• **Work request**:
Below are the records; tally the lines in them that include the word "pixels" and reply with the number alone.

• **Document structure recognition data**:
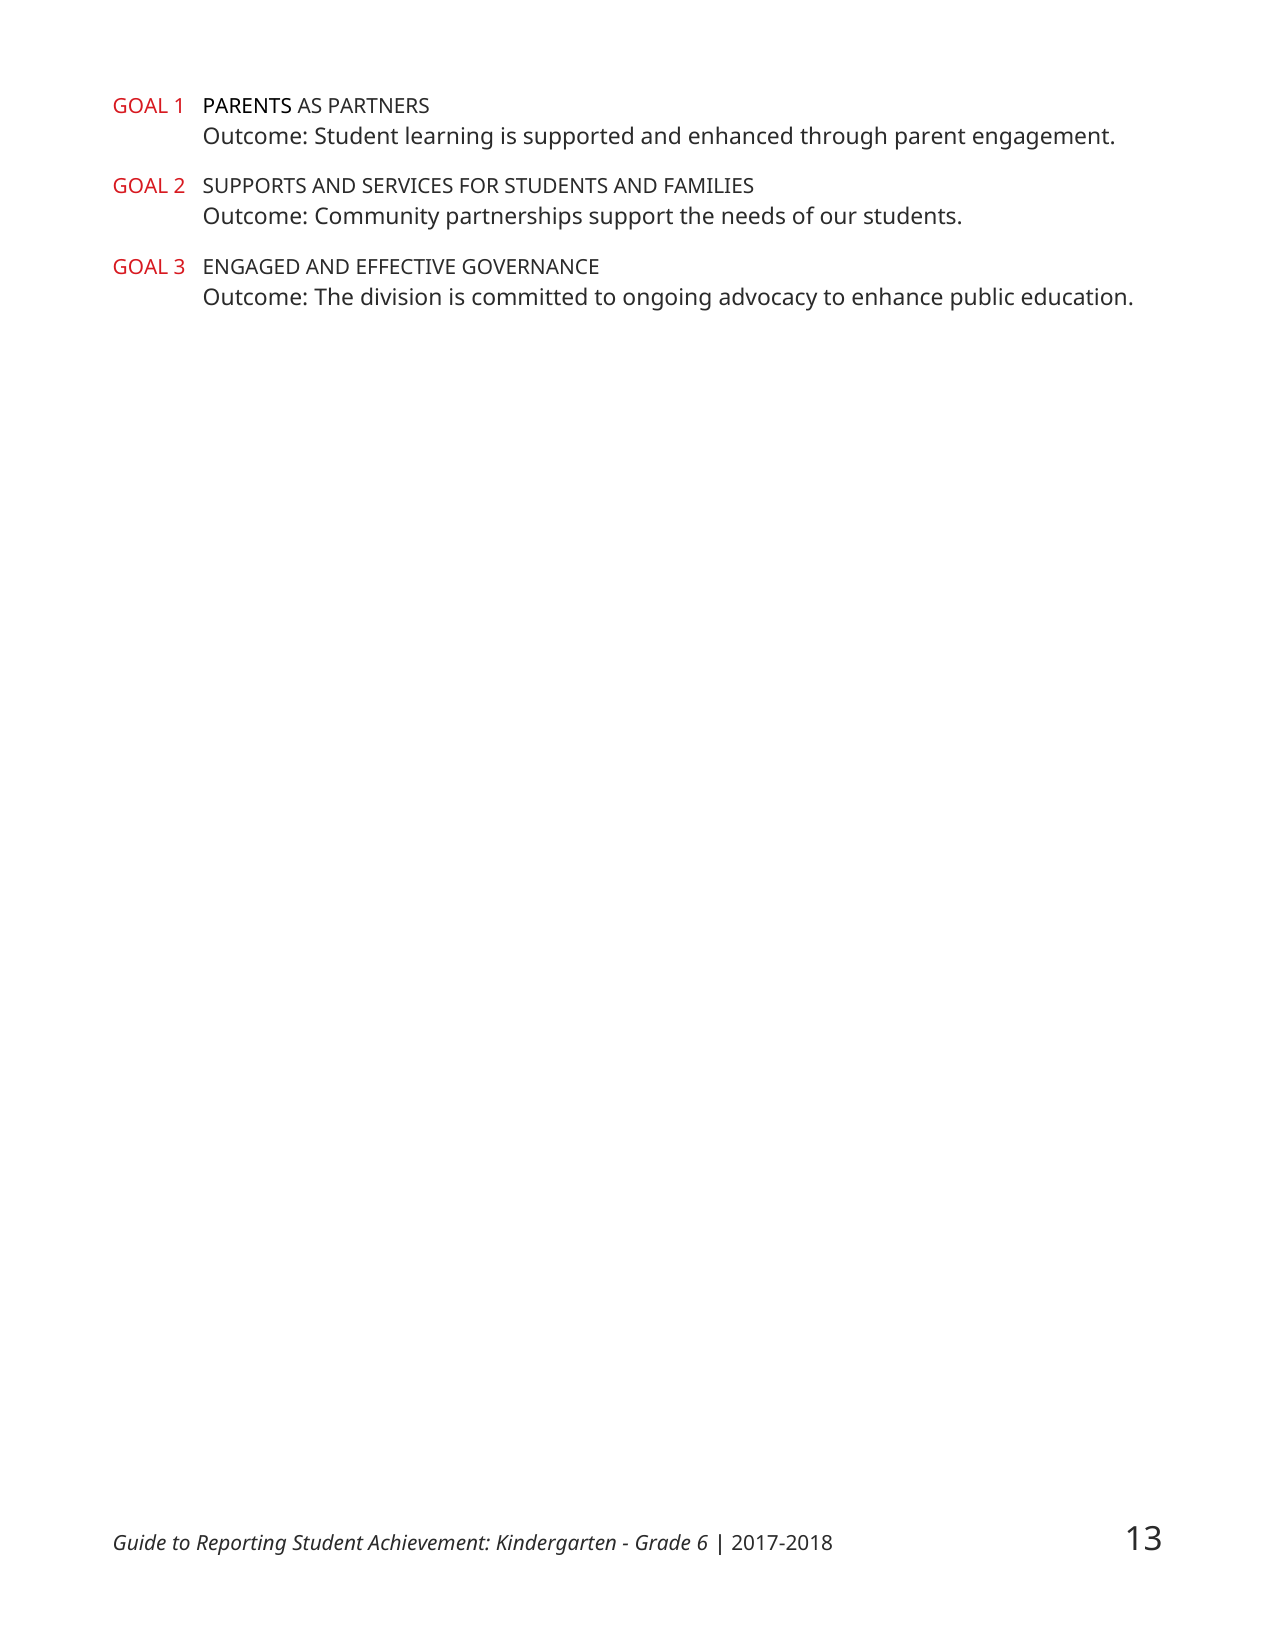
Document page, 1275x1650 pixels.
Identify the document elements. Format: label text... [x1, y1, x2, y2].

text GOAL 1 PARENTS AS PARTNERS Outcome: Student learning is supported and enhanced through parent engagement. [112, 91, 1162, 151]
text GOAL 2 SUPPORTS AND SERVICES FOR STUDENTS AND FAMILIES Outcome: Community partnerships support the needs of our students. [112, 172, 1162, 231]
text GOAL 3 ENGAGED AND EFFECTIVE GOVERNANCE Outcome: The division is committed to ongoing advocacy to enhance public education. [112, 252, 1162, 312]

...

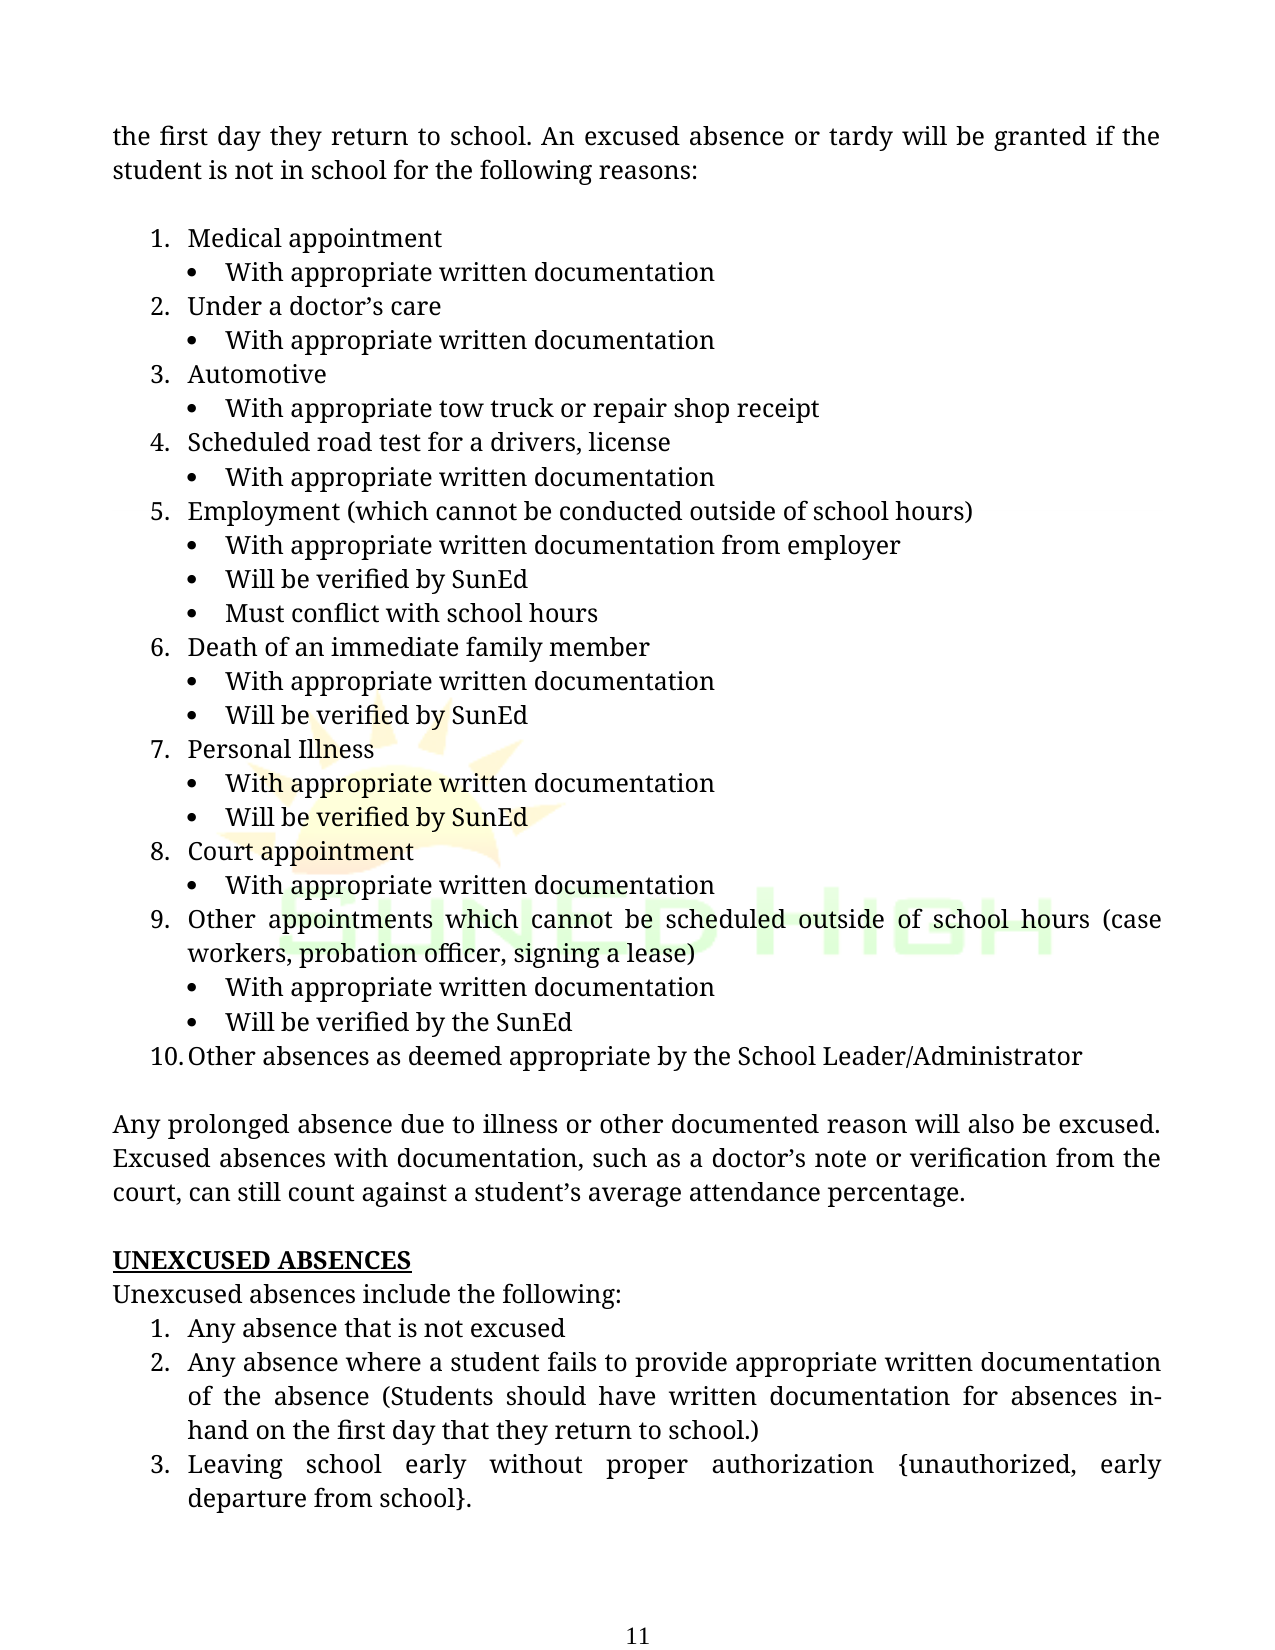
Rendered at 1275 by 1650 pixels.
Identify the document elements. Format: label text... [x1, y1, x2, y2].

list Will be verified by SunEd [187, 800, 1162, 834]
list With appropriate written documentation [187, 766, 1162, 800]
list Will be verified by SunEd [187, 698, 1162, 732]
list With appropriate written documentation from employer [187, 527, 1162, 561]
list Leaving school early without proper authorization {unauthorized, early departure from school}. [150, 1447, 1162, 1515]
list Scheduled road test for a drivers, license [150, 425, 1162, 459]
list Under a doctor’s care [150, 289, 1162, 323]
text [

• **Written answer**:
2